(Saved data entries)
= Beginning of Section =
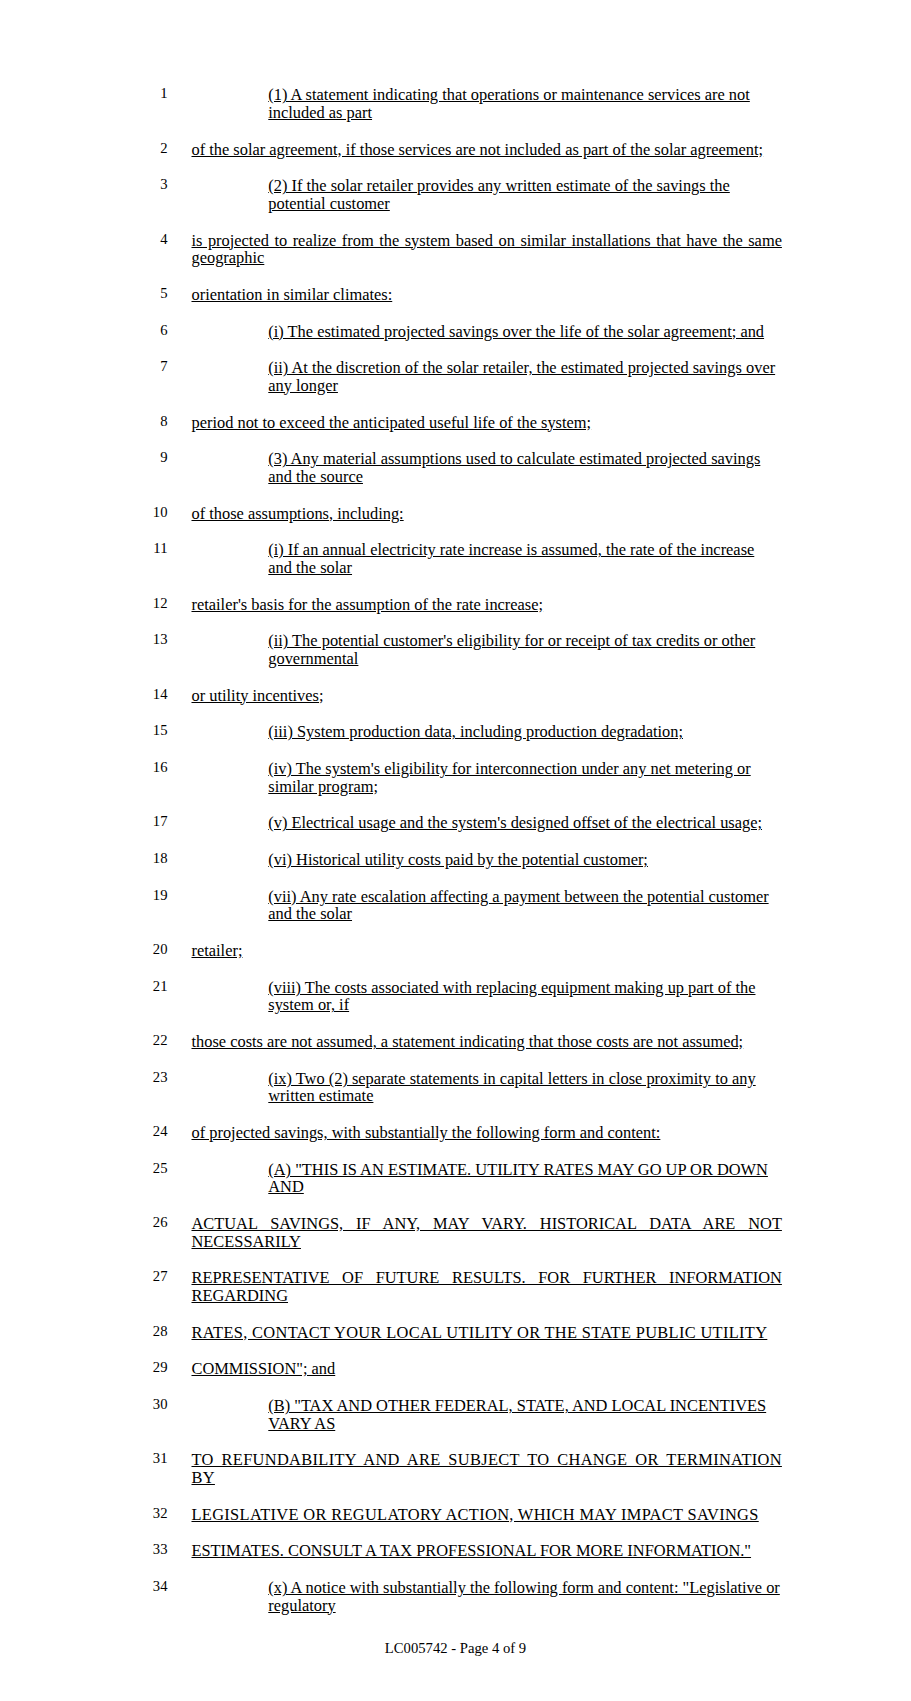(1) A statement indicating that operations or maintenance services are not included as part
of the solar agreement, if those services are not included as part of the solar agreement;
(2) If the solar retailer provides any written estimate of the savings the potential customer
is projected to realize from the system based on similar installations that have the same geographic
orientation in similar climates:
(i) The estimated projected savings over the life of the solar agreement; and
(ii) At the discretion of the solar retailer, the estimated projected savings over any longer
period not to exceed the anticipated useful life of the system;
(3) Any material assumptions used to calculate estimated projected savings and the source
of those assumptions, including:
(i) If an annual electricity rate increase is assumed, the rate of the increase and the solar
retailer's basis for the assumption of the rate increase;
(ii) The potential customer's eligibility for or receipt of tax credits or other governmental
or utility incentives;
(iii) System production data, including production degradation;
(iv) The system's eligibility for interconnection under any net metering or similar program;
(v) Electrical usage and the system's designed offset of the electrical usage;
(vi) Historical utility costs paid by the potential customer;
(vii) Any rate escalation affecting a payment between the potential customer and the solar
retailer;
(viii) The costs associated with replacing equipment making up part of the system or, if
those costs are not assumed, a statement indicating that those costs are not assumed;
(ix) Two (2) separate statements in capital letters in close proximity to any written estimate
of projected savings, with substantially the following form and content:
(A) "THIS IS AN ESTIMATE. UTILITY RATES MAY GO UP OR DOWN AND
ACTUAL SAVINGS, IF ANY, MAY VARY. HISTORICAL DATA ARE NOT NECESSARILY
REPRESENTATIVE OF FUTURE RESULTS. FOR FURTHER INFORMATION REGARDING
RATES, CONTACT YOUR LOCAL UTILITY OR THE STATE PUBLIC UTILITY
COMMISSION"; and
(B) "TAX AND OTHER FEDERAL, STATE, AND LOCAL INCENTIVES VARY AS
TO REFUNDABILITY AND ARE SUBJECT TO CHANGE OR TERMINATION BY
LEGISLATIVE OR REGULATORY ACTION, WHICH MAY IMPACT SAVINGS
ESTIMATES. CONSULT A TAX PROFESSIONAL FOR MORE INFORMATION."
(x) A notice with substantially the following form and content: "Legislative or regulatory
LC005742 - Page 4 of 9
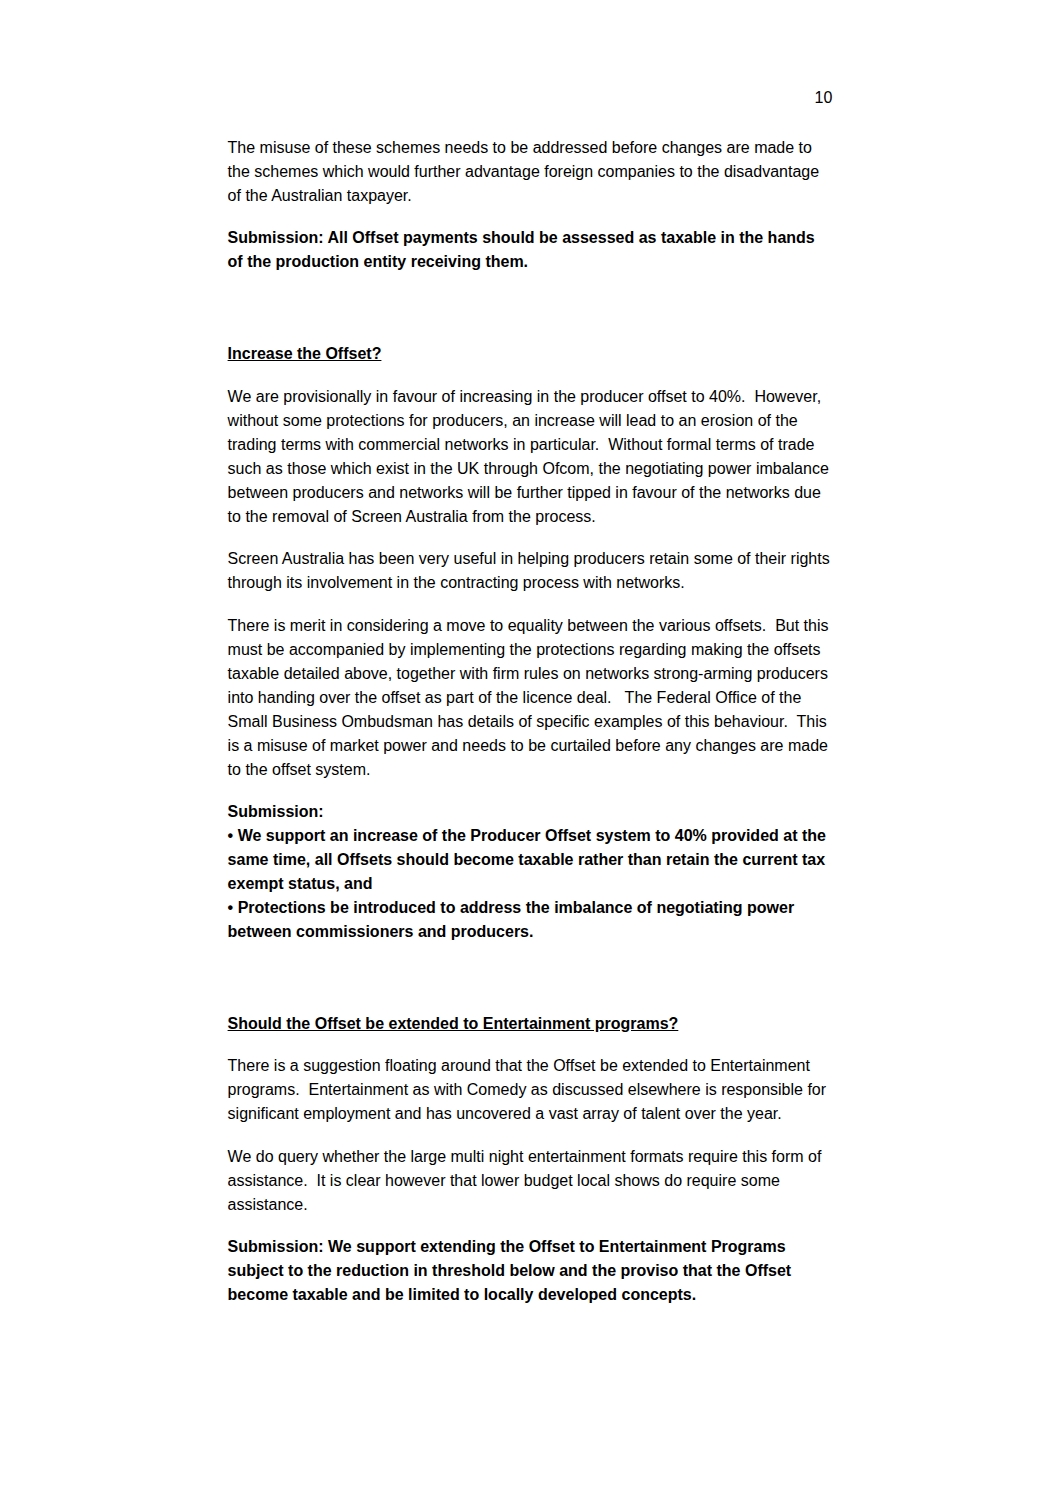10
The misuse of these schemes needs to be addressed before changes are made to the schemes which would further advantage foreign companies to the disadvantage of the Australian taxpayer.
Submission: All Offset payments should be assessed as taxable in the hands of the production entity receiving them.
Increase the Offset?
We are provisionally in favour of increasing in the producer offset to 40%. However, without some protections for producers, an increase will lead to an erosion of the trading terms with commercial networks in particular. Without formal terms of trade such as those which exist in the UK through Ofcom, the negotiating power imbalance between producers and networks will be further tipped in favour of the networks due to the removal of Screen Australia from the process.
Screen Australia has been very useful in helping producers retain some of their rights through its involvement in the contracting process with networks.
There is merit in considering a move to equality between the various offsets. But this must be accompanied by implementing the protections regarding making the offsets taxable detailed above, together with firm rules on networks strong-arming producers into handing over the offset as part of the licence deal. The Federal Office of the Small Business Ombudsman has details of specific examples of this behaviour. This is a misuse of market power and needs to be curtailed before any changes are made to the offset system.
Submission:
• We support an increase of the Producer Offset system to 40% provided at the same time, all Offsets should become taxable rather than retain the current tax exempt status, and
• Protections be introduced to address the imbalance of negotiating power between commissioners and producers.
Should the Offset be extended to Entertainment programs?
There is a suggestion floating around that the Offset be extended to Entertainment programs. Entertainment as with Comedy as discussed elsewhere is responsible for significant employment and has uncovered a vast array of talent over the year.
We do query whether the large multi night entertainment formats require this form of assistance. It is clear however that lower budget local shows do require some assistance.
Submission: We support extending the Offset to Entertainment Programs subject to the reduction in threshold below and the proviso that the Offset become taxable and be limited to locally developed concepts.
= End of Section =
§ **Exercise directions**: Could the entries above be printed again exactly, apart from the pictures?

§ **Exercise answer**:
(1) A statement indicating that operations or maintenance services are not included as part
of the solar agreement, if those services are not included as part of the solar agreement;
(2) If the solar retailer provides any written estimate of the savings the potential customer
is projected to realize from the system based on similar installations that have the same geographic
orientation in similar climates:
(i) The estimated projected savings over the life of the solar agreement; and
(ii) At the discretion of the solar retailer, the estimated projected savings over any longer
period not to exceed the anticipated useful life of the system;
(3) Any material assumptions used to calculate estimated projected savings and the source
of those assumptions, including:
(i) If an annual electricity rate increase is assumed, the rate of the increase and the solar
retailer's basis for the assumption of the rate increase;
(ii) The potential customer's eligibility for or receipt of tax credits or other governmental
or utility incentives;
(iii) System production data, including production degradation;
(iv) The system's eligibility for interconnection under any net metering or similar program;
(v) Electrical usage and the system's designed offset of the electrical usage;
(vi) Historical utility costs paid by the potential customer;
(vii) Any rate escalation affecting a payment between the potential customer and the solar
retailer;
(viii) The costs associated with replacing equipment making up part of the system or, if
those costs are not assumed, a statement indicating that those costs are not assumed;
(ix) Two (2) separate statements in capital letters in close proximity to any written estimate
of projected savings, with substantially the following form and content:
(A) "THIS IS AN ESTIMATE. UTILITY RATES MAY GO UP OR DOWN AND
ACTUAL SAVINGS, IF ANY, MAY VARY. HISTORICAL DATA ARE NOT NECESSARILY
REPRESENTATIVE OF FUTURE RESULTS. FOR FURTHER INFORMATION REGARDING
RATES, CONTACT YOUR LOCAL UTILITY OR THE STATE PUBLIC UTILITY
COMMISSION"; and
(B) "TAX AND OTHER FEDERAL, STATE, AND LOCAL INCENTIVES VARY AS
TO REFUNDABILITY AND ARE SUBJECT TO CHANGE OR TERMINATION BY
LEGISLATIVE OR REGULATORY ACTION, WHICH MAY IMPACT SAVINGS
ESTIMATES. CONSULT A TAX PROFESSIONAL FOR MORE INFORMATION."
(x) A notice with substantially the following form and content: "Legislative or regulatory
LC005742 - Page 4 of 9
10
The misuse of these schemes needs to be addressed before changes are made to the schemes which would further advantage foreign companies to the disadvantage of the Australian taxpayer.
Submission: All Offset payments should be assessed as taxable in the hands of the production entity receiving them.
Increase the Offset?
We are provisionally in favour of increasing in the producer offset to 40%. However, without some protections for producers, an increase will lead to an erosion of the trading terms with commercial networks in particular. Without formal terms of trade such as those which exist in the UK through Ofcom, the negotiating power imbalance between producers and networks will be further tipped in favour of the networks due to the removal of Screen Australia from the process.
Screen Australia has been very useful in helping producers retain some of their rights through its involvement in the contracting process with networks.
There is merit in considering a move to equality between the various offsets. But this must be accompanied by implementing the protections regarding making the offsets taxable detailed above, together with firm rules on networks strong-arming producers into handing over the offset as part of the licence deal. The Federal Office of the Small Business Ombudsman has details of specific examples of this behaviour. This is a misuse of market power and needs to be curtailed before any changes are made to the offset system.
Submission:
• We support an increase of the Producer Offset system to 40% provided at the same time, all Offsets should become taxable rather than retain the current tax exempt status, and
• Protections be introduced to address the imbalance of negotiating power between commissioners and producers.
Should the Offset be extended to Entertainment programs?
There is a suggestion floating around that the Offset be extended to Entertainment programs. Entertainment as with Comedy as discussed elsewhere is responsible for significant employment and has uncovered a vast array of talent over the year.
We do query whether the large multi night entertainment formats require this form of assistance. It is clear however that lower budget local shows do require some assistance.
Submission: We support extending the Offset to Entertainment Programs subject to the reduction in threshold below and the proviso that the Offset become taxable and be limited to locally developed concepts.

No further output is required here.